BEGIN Record set

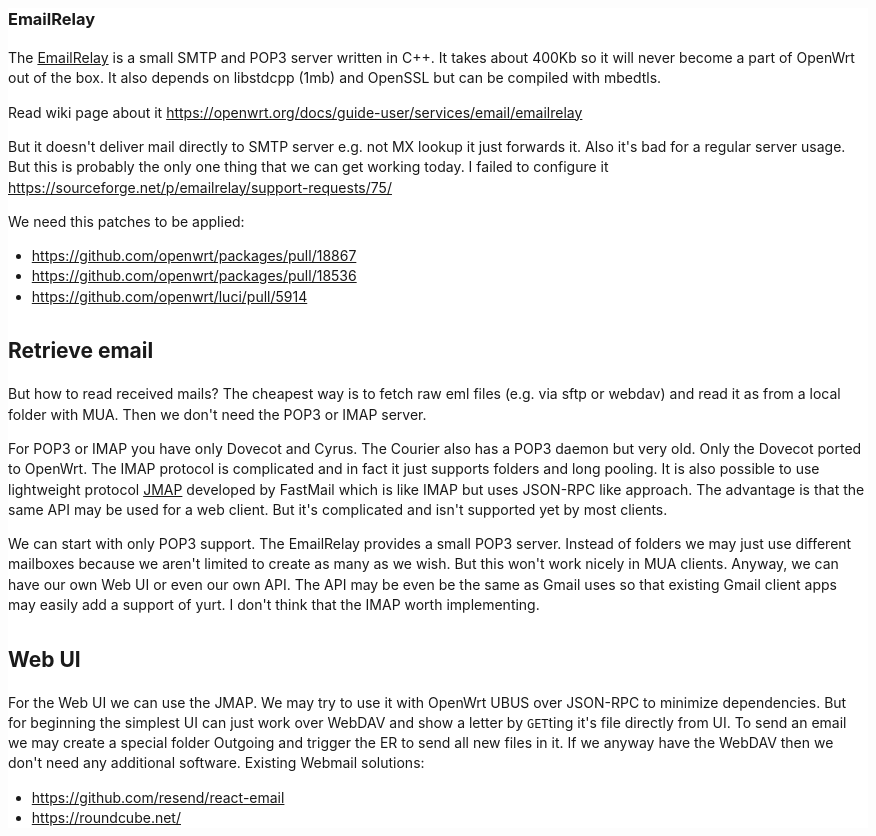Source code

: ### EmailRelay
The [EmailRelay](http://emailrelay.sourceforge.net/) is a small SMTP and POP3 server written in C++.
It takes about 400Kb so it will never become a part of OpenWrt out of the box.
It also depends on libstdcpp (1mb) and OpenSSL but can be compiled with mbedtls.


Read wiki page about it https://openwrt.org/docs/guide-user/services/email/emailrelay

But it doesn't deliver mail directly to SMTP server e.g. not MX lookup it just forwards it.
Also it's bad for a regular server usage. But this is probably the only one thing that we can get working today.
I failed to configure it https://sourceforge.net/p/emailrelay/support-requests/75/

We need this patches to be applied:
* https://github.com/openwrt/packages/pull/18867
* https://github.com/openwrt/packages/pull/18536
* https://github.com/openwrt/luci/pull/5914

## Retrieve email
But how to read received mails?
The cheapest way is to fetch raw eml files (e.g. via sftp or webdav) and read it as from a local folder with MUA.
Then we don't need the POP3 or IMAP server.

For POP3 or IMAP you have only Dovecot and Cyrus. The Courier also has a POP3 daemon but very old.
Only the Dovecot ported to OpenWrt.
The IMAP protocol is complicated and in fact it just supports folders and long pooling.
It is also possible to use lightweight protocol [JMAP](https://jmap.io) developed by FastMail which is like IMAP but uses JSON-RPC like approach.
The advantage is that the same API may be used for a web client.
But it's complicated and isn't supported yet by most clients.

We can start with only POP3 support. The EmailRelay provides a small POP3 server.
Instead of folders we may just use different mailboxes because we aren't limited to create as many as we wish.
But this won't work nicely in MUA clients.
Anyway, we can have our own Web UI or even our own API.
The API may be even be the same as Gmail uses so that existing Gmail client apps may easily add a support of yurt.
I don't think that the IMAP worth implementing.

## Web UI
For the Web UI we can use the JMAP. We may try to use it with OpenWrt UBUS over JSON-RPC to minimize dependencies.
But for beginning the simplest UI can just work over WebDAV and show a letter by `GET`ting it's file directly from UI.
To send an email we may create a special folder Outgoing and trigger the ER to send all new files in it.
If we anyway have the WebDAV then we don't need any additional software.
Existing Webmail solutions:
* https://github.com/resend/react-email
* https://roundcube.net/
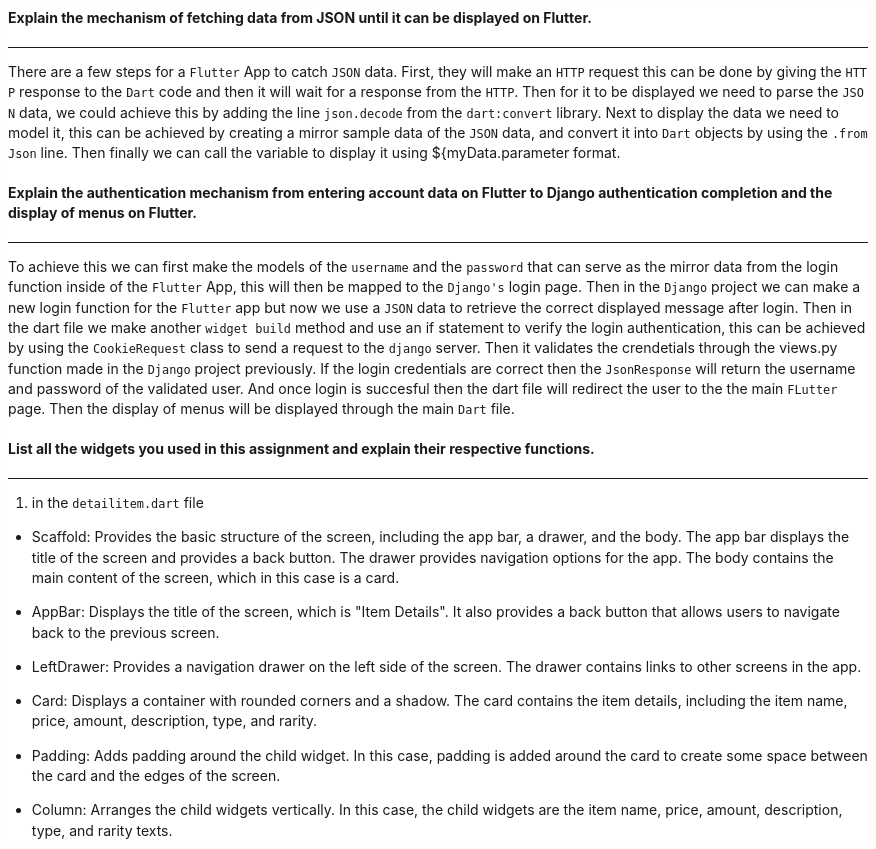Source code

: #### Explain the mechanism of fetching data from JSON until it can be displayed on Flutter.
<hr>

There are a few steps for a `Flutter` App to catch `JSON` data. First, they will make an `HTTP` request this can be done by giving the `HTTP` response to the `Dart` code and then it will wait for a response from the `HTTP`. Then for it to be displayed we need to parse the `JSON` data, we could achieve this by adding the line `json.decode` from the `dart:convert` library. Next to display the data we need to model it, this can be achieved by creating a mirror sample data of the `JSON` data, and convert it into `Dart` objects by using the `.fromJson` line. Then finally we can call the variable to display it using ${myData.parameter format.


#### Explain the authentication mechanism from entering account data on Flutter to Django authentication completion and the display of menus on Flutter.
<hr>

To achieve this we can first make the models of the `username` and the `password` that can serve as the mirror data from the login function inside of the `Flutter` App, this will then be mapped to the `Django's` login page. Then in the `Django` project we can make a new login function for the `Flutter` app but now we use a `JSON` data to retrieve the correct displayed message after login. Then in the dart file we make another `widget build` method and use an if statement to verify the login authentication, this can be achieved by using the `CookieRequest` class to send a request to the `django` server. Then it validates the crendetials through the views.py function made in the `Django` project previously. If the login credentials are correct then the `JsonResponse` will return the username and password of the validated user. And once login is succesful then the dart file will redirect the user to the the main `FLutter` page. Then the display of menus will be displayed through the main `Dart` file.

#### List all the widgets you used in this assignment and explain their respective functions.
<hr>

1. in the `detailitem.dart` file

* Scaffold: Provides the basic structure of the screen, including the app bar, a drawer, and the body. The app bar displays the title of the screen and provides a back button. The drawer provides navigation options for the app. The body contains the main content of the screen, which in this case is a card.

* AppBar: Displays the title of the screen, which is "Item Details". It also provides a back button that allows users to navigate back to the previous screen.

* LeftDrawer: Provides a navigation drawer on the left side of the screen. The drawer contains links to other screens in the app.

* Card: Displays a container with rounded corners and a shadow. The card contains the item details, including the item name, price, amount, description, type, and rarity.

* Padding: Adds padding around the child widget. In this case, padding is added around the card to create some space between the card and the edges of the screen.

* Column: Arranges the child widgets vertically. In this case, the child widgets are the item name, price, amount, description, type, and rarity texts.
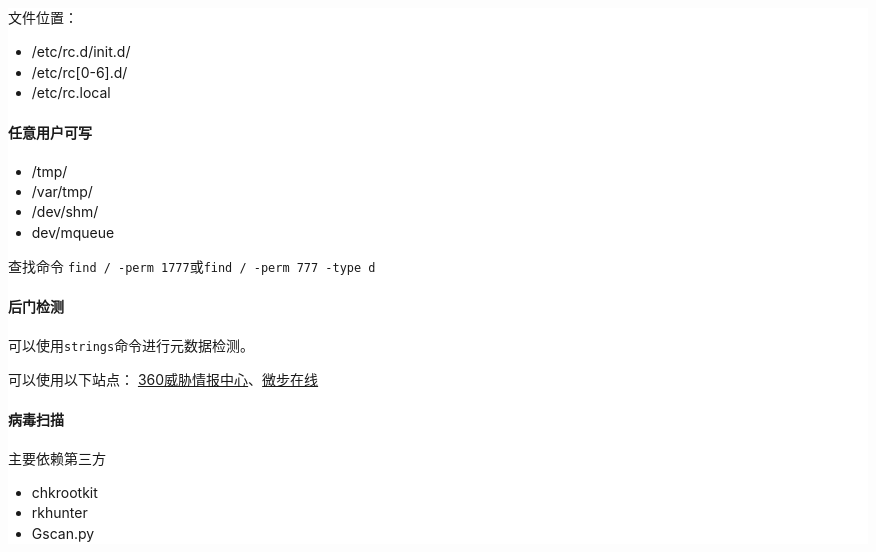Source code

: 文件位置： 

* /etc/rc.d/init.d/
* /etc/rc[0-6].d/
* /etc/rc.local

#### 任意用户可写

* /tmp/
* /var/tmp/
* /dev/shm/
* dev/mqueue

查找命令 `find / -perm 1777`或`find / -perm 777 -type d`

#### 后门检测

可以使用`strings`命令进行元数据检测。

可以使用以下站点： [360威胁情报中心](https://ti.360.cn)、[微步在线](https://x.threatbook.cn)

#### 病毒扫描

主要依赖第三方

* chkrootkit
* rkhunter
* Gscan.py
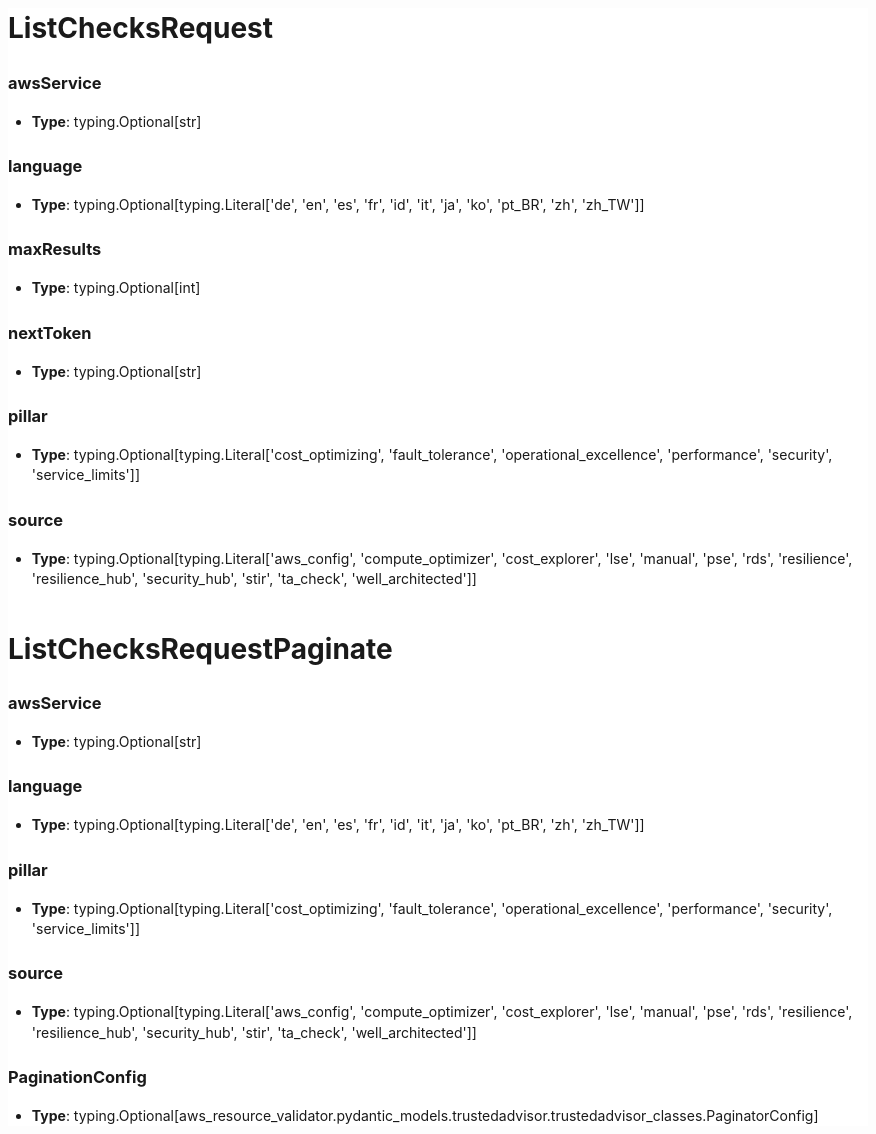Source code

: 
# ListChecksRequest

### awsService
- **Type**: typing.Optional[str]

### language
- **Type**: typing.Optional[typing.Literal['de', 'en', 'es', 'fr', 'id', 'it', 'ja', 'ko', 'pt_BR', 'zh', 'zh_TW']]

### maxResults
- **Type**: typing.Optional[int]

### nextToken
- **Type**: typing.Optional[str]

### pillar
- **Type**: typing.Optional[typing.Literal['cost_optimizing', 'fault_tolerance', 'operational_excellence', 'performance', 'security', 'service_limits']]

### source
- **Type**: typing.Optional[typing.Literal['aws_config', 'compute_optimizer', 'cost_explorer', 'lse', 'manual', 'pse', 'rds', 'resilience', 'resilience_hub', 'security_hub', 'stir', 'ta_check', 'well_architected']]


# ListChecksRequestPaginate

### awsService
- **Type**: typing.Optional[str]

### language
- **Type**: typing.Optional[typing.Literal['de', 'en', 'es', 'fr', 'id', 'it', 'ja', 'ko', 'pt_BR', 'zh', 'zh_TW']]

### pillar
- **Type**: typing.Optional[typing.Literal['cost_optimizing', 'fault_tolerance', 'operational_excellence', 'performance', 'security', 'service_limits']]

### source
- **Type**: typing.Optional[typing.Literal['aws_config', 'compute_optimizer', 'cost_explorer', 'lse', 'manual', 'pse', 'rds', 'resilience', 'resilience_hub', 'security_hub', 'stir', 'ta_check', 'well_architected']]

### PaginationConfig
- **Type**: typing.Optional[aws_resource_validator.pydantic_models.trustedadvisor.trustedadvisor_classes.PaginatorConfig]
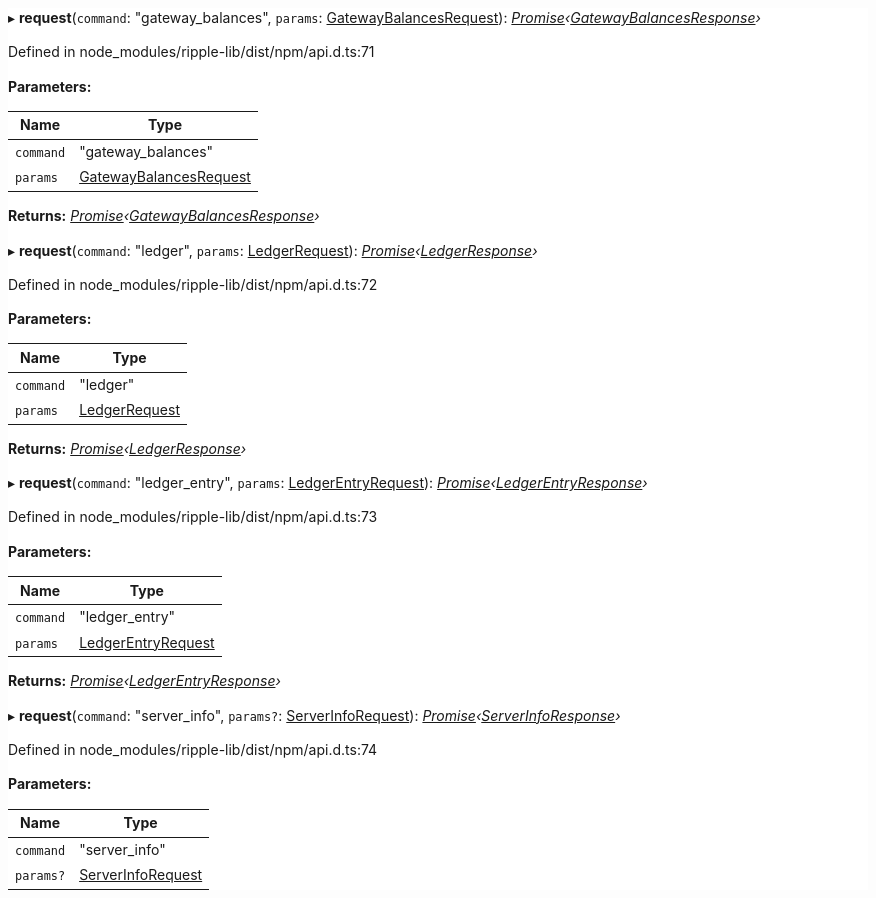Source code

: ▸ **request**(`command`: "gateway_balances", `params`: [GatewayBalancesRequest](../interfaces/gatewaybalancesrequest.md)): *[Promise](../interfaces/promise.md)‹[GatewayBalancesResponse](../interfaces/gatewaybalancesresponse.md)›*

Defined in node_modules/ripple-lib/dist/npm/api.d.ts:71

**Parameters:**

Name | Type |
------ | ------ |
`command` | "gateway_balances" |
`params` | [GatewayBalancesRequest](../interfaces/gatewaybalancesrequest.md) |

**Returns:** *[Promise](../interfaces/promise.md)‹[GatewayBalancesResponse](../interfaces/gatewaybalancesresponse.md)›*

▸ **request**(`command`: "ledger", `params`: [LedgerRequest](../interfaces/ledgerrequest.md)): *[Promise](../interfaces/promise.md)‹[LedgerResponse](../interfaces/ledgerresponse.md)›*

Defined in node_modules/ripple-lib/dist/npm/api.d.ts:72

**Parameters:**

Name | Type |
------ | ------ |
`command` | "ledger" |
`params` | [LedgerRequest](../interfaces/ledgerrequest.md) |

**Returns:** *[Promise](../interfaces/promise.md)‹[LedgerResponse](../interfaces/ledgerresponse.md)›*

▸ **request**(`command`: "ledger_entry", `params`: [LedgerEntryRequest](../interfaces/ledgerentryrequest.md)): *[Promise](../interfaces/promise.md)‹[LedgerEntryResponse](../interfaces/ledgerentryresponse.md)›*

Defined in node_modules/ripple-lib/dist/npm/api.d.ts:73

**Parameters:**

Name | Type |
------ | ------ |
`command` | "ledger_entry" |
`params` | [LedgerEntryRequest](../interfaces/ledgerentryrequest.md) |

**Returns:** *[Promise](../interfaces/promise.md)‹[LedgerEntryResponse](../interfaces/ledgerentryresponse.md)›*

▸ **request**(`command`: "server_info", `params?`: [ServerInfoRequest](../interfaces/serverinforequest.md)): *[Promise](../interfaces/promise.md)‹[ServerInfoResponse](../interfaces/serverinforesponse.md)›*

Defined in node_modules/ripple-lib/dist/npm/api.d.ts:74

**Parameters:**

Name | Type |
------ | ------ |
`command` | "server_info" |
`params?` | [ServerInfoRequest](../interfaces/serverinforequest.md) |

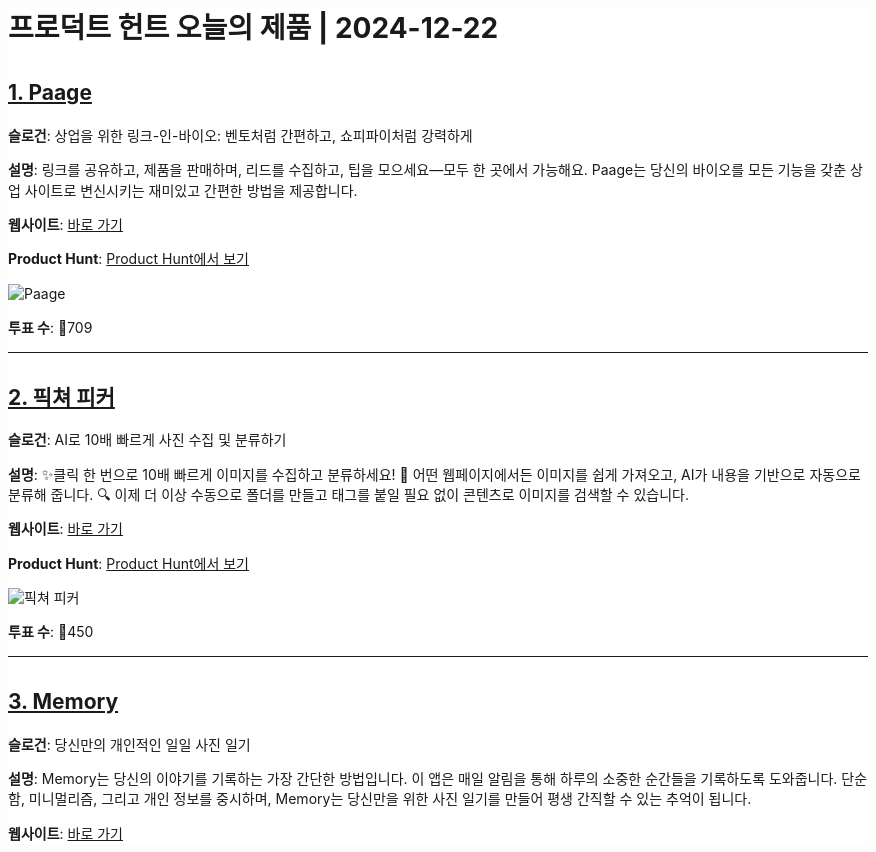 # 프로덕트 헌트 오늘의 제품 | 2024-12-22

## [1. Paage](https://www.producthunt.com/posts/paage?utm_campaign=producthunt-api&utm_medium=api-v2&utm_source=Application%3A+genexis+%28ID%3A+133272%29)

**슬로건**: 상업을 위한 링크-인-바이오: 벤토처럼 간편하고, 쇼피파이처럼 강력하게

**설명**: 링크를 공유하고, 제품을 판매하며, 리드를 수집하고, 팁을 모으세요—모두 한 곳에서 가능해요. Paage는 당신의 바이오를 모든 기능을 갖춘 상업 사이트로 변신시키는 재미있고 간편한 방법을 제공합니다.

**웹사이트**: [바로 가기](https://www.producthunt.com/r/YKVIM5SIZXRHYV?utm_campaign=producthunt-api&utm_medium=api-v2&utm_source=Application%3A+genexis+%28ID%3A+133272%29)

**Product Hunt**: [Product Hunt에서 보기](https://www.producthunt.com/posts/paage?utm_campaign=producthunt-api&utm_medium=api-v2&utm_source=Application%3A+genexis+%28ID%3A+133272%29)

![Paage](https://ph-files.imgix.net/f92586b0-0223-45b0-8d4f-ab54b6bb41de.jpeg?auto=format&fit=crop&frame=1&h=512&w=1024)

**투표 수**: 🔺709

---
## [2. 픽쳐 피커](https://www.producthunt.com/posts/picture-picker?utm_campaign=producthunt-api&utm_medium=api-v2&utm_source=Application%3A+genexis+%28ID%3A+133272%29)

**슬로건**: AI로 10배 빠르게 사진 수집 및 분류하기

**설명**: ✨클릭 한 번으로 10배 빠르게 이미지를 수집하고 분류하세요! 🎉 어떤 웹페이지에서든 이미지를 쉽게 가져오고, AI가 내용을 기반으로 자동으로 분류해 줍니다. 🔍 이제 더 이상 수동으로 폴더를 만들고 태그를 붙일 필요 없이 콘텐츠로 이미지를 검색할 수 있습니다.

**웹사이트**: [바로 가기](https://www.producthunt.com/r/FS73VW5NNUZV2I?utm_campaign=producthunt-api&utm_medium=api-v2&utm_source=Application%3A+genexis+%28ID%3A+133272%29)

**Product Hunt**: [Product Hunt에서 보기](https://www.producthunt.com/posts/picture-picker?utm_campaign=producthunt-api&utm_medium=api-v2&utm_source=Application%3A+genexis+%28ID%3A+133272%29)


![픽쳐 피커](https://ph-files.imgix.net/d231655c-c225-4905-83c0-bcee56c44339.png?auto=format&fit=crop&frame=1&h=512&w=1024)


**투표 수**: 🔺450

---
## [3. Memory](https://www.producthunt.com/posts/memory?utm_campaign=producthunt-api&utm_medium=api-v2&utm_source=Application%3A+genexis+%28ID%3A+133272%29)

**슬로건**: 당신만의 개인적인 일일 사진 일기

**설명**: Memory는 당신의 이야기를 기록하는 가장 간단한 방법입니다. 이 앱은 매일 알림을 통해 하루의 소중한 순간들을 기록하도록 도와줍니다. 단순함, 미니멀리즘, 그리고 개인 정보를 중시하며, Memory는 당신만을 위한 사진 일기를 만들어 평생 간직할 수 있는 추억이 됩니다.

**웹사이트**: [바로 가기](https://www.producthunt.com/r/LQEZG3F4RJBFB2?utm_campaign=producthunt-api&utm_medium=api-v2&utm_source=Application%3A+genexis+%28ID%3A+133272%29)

END Record set

Task objective:
Go line by line through the material above and return each one that includes "Hunt에서".

Solution:
**Product Hunt**: [Product Hunt에서 보기](https://www.producthunt.com/posts/paage?utm_campaign=producthunt-api&utm_medium=api-v2&utm_source=Application%3A+genexis+%28ID%3A+133272%29)
**Product Hunt**: [Product Hunt에서 보기](https://www.producthunt.com/posts/picture-picker?utm_campaign=producthunt-api&utm_medium=api-v2&utm_source=Application%3A+genexis+%28ID%3A+133272%29)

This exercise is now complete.